Miriamele looked up, stricken. “Oh, Simon! But I don’t have anything to give you!”
“Just your being here is enough. To see you safe after all this time …” His voice broke, making an embarrassing squeak. To cover his chagrin, he cleared his throat. “But in any case, you have already given me a fine present—your scarf.” He pulled his collar wide so she could see it where it nestled about his long neck. “The finest gift that anyone ever gave me, I think.” He smiled and hid it again. “Now I have something to give to you.” He reached into his bag and pulled out a long slender something wrapped in a cloth.
“What is it?” The care seemed to slide from her face, leaving her childlike in her attention to the mysterious bundle.
“Open it.”
She did, unwinding the cloth to disclose the white Sithi arrow, a streak of ivory fire.
“I want you to have it.”
Miriamele looked from the arrow to Simon. Her face went pale. “Oh, no,” she breathed. “No, Simon, I can’t.”
“What do you mean?

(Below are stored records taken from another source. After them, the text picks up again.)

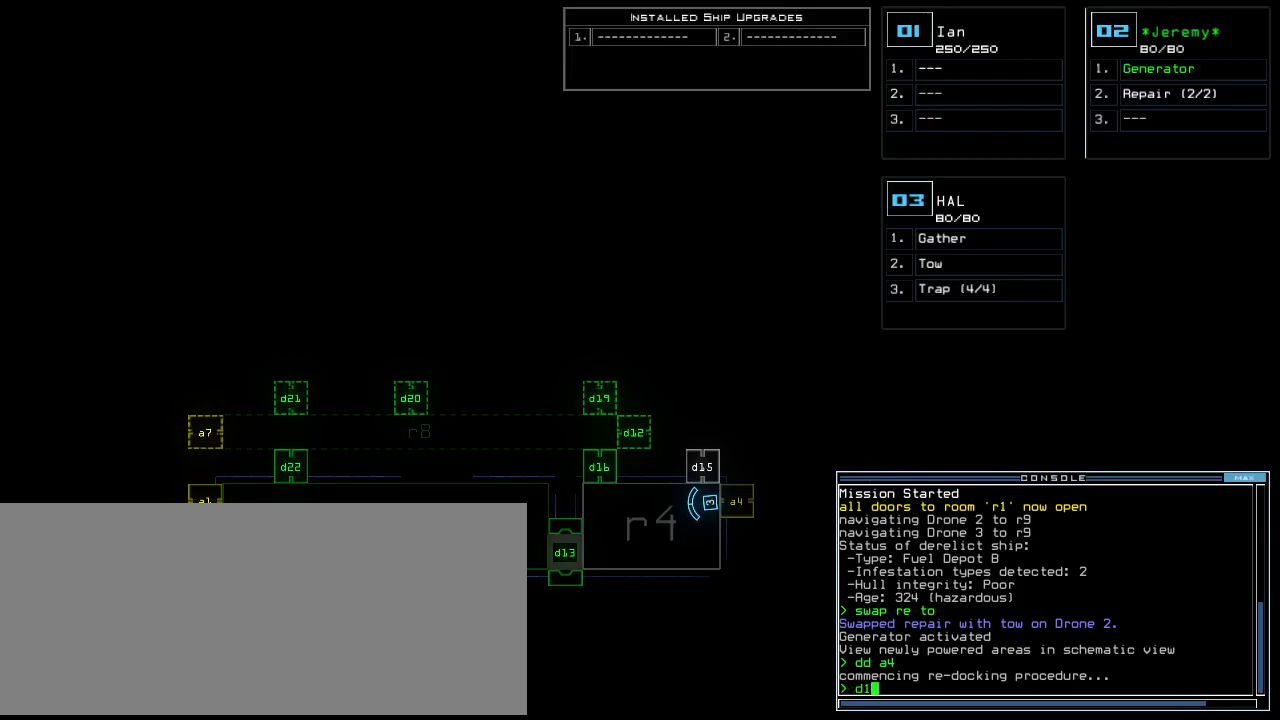
{"keys": [], "events": [[80, "6", "up"]]}
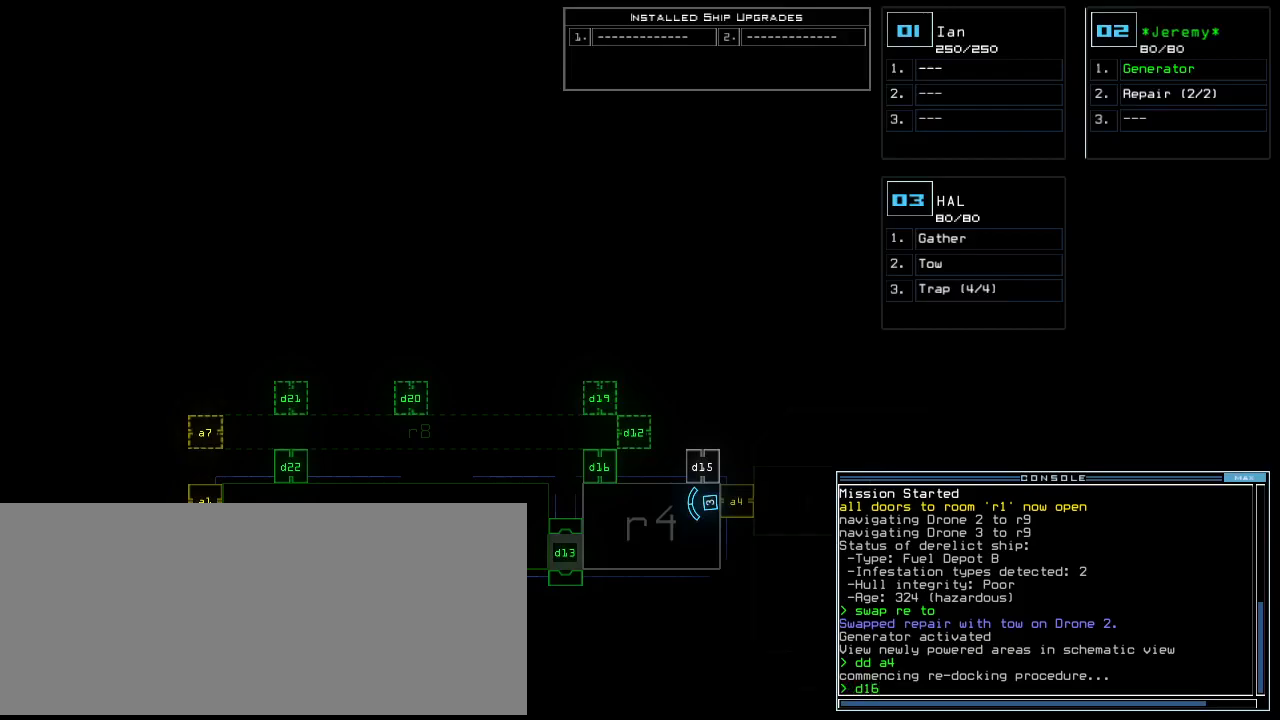
{"keys": [], "events": []}
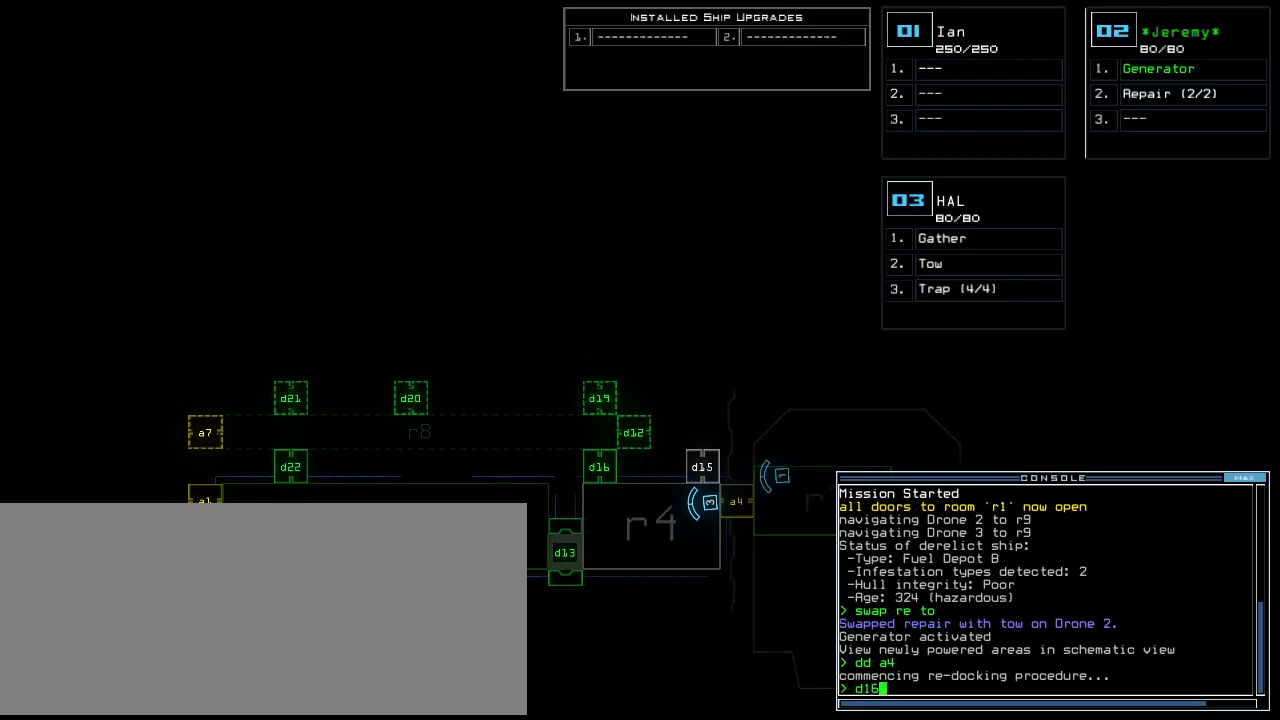
{"keys": [], "events": [[80, "space", "down"], [180, "d", "down"], [180, "space", "up"], [260, "d", "up"], [400, "1", "down"], [480, "1", "up"]]}
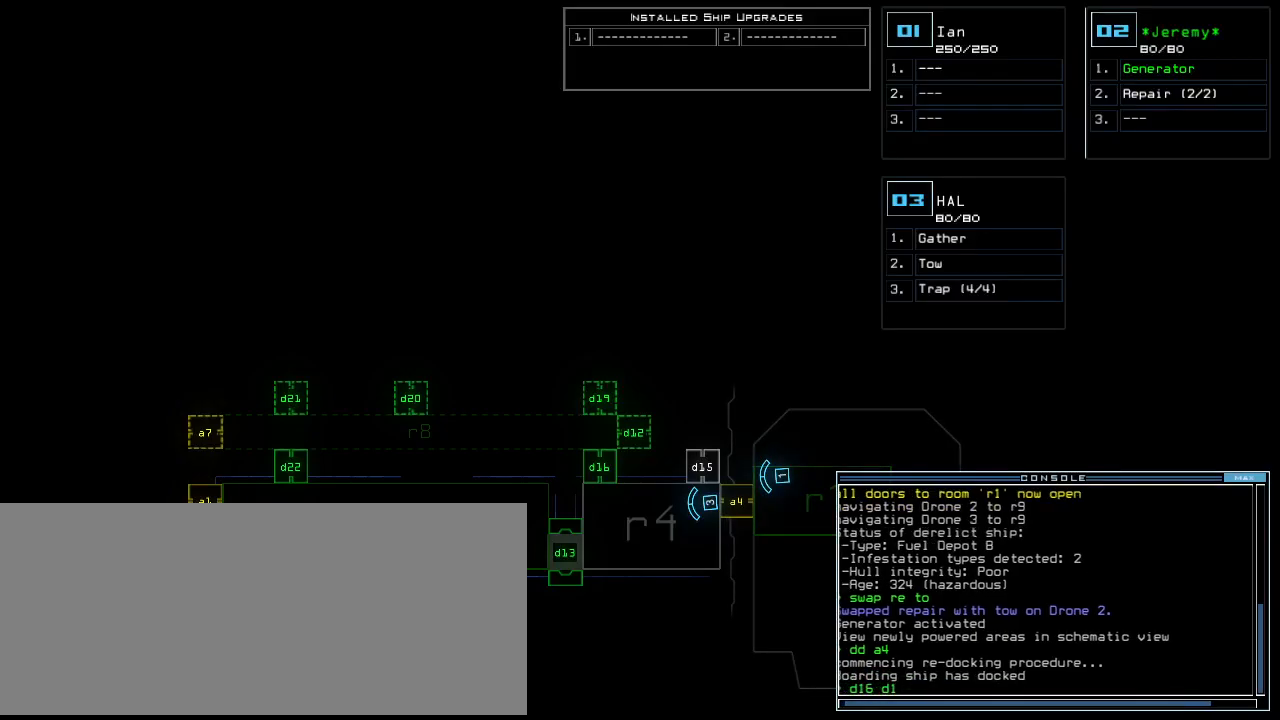
{"keys": [], "events": [[420, "3", "down"], [460, "3", "up"]]}
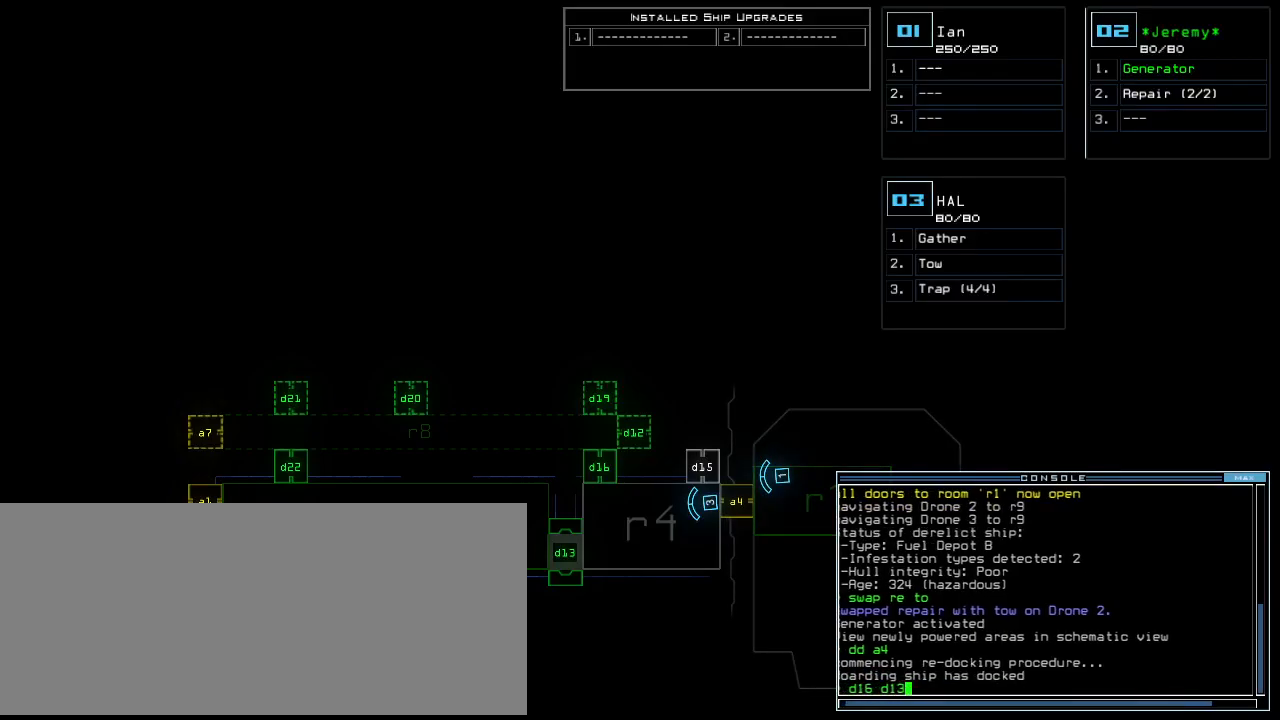
{"keys": [], "events": [[280, "return", "down"], [340, "return", "up"]]}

Of course you can. It’s my gift to you. Binabik said that it was made by the Sithi fletcher Vindaomeyo, longer ago than either of us can imagine. It’s the only thing I have to give that’s worthy of a princess, Miriamele—and like it or not, that’s what you are.”
“No, Simon, no.” She pushed the arrow and its cloth into his hands. “No, Simon. That’s the kindest thing anyone has ever done for me, but I can’t take it. It’s not just a thing, it’s a promise from Jiriki to you—a pledge. You told me so. It means too much. The Sithi do not give these things away for no reason.”
“Neither do I,” said Simon angrily. So even this was not good enough, he thought. Under a thin layer of fury he felt a great reserve of hurt. “I want you to have it.”
“Please, Simon. I thank you—you do not understand how kind I think you are—but it would hurt me too much to take it from you. I cannot.”
Baffled, pained, Simon closed his fingers on the arrow. His offering had been rejected. He felt wild and full of folly. “Then wait here,” he said, and rose. He was on the verge of shouting. “Promise me you won’t leave this spot until I come back.”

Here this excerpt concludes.